__Exercise__
Reproduce exactly, and only, the lines below from the one containing "[常见问题](_404) 🙋 兴许你需要一点帮助" through the one containing "如果您有意与我们一起完善 W".

[Recorded data]
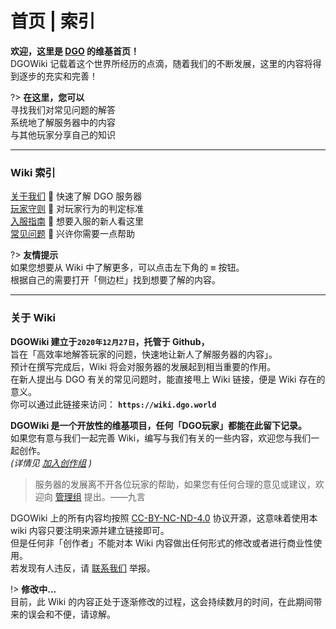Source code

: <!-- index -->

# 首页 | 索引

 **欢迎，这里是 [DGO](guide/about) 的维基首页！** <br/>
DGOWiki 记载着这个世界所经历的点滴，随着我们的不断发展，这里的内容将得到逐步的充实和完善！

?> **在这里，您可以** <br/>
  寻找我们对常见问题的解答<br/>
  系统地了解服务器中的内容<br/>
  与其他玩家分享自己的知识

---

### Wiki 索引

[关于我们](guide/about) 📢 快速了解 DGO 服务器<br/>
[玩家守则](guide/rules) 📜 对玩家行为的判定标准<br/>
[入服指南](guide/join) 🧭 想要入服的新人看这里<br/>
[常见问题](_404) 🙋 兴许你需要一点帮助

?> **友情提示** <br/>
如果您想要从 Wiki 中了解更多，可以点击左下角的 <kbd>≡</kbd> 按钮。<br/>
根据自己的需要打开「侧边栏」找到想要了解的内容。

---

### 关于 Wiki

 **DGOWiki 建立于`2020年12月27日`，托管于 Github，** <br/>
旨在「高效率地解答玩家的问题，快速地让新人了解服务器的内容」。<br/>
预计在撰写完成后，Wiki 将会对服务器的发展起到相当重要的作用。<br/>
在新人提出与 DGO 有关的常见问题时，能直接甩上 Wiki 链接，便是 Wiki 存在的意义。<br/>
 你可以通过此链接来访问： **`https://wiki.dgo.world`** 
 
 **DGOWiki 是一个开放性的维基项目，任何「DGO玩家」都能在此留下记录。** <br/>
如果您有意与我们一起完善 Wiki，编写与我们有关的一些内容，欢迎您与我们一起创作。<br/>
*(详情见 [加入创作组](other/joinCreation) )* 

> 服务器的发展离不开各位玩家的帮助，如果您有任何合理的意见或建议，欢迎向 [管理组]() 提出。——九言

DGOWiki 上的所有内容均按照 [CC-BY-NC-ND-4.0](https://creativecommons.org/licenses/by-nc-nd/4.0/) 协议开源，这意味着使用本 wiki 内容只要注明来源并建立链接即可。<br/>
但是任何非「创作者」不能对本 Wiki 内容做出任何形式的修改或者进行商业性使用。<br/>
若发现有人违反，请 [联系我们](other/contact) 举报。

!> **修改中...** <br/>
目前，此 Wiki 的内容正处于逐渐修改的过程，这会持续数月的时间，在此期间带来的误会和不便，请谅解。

--

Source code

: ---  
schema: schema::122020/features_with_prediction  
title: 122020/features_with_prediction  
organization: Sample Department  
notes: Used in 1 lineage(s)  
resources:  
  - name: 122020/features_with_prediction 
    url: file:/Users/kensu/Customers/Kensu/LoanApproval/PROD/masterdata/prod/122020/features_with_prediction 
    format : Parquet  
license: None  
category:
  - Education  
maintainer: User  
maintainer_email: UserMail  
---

__Output of the exercise__
[常见问题](_404) 🙋 兴许你需要一点帮助

?> **友情提示** <br/>
如果您想要从 Wiki 中了解更多，可以点击左下角的 <kbd>≡</kbd> 按钮。<br/>
根据自己的需要打开「侧边栏」找到想要了解的内容。

---

### 关于 Wiki

 **DGOWiki 建立于`2020年12月27日`，托管于 Github，** <br/>
旨在「高效率地解答玩家的问题，快速地让新人了解服务器的内容」。<br/>
预计在撰写完成后，Wiki 将会对服务器的发展起到相当重要的作用。<br/>
在新人提出与 DGO 有关的常见问题时，能直接甩上 Wiki 链接，便是 Wiki 存在的意义。<br/>
 你可以通过此链接来访问： **`https://wiki.dgo.world`** 
 
 **DGOWiki 是一个开放性的维基项目，任何「DGO玩家」都能在此留下记录。** <br/>
如果您有意与我们一起完善 Wiki，编写与我们有关的一些内容，欢迎您与我们一起创作。<br/>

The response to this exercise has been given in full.